■ TEXT FOR ANALYSIS
Wellsway School Marking Policy
Final Version, October 2013
This policy lays out the minimum expected response for teaching colleagues in all subject areas at Key Stages Three, Four and Five.
- 1. Aims and Objectives: This policy is designed to have the following impact:
1.1 To ensure that each student can reach her/his potential in terms of progress achieved over time in each subject.
1.2 For students to receive written feedback which is clear and consistent and focuses on what has been done well, what can be improved and where errors in spelling and grammar have been made.
1.3 To give teachers a clear understanding of the strengths and weaknesses of each student in a teaching group.
1.4 To give parents/carers an understanding of the progress that has been made by students. Parents/carers may be able to support areas where improvements need to be made through discussion/work at home.
1.5 To ensure that students think about the feedback from teachers and actively respond to what has been suggested. The written response and subsequent action by the student is an integral part of the process and contributes significantly to the learning process.
1.6 For teachers to show students that their efforts are valued and for students to feel motivated to improve.
- 2. Basic Expectations of Classroom Staff:
2.1 It is essential that teachers and Curriculum Team Leaders audit a group/cohort’s collective strengths and weaknesses at appropriate times in the year to give an indication of progress made as well as aiding lesson planning for the overall group.
2.2 Not all work will be marked by teachers. It is perfectly reasonable for some work to be marked by peers, peer-pairs, other classroom staff or, on occasions, by the student themselves.
2.3 Teacher marking must reflect student targets, what the student has done well and what needs to be improved.
2.4 Lesson planning will need to take account of the need for students to respond in class to a teacher’s written comments and to share this response with peers.
To achieve this aim, there must be a uniform approach across the school.
Students must know:
- Overall target level/target grade for the unit of work;
- Level/grade for the section of work to be assessed within the unit;
- Successes within the assessed work;
- How to improve work.

■ TO DO
A) Can you rewrite the marking policy passage between "1.3 To give" and "the learning process.", inclusive, with "teachers" replaced by "subject staff"?
B) Can you write the next part of the Wellsway School marking policy, picking up after its last line?

■ LISTED ENTRIES
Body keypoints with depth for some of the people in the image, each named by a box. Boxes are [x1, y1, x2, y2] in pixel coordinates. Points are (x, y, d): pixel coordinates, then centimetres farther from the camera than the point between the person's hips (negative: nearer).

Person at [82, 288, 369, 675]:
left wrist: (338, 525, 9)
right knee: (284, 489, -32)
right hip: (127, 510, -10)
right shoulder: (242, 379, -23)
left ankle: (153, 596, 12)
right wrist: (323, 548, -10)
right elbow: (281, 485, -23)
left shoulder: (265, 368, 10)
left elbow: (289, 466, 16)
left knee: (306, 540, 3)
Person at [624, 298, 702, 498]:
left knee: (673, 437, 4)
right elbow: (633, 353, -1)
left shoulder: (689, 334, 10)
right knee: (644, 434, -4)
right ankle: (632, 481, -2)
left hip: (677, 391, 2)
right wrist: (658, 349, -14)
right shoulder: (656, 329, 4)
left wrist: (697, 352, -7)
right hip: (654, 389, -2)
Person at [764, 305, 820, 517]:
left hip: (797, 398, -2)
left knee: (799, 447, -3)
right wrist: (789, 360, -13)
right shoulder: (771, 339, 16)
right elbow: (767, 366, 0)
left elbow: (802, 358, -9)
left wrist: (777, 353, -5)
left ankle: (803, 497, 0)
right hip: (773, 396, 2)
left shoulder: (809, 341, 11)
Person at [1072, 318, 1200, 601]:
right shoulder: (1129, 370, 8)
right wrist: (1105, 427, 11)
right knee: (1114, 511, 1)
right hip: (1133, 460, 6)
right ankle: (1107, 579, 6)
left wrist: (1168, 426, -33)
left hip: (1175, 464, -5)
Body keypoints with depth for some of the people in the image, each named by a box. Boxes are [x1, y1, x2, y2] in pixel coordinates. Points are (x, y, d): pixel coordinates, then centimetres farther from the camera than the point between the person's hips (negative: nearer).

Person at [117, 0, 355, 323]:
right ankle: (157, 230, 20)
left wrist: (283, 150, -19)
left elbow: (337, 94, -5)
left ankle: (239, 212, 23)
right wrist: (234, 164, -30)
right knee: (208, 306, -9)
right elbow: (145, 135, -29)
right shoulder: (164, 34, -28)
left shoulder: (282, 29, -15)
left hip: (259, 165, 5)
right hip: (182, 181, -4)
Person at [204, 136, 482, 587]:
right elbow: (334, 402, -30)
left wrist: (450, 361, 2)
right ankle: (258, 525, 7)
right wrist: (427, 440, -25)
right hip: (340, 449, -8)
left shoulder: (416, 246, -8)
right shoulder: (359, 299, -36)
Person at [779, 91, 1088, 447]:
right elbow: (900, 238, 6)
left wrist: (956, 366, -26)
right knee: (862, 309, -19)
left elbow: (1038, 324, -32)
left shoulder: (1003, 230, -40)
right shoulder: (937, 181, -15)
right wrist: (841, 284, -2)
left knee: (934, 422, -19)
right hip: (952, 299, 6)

■ EXPECTED RESULTS
A)
1.3 To give subject staff a clear understanding of the strengths and weaknesses of each student in a teaching group.
1.4 To give parents/carers an understanding of the progress that has been made by students. Parents/carers may be able to support areas where improvements need to be made through discussion/work at home.
1.5 To ensure that students think about the feedback from subject staff and actively respond to what has been suggested. The written response and subsequent action by the student is an integral part of the process and contributes significantly to the learning process.

B)
3 Our Consistent Approach:
When marking, teachers must address:
3.1 Factual mistakes/inaccuracy and technical inaccuracies in line with the subject’s requirements and expectations.
3.2 Poor exam technique e.g. failing to answer the question, answers which are limited in depth or, conversely, overly detailed for the question asked.
3.3 Presentation and handwriting.
3.4 Coherence of points made.
3.5 Improvements that can be made to written style e.g. use of paragraphs, sentence construction, repetition, mixed tenses, limited use of connectives, limited vocabulary and an overall lack of sophistication, commensurate with expectation.
Marking should focus on the assessment of progress in relation to specific learning objectives or a student’s target/s. At the end of the marking process it should be clear to the student “what they have done well” and “what they need to do to improve” in relation to learning outcomes.
- 4. Written Comments from Staff:
Comments should be positive and subject specific. Linking words such as “BUT” are best avoided. “Even better if…” (EBI) is a more helpful way of focusing teacher and student feedback. An interim Key Stage level or grade should be awarded to students when appropriate and, following key internally assessed pieces, students should be given the opportunity to improve their work.
At the end of tasks where the teacher has decided to record a mark centrally then it will be necessary to award:
4.1 A level or grade (depending on the Key Stage). At Key Stage 3 this should
include a sub-level.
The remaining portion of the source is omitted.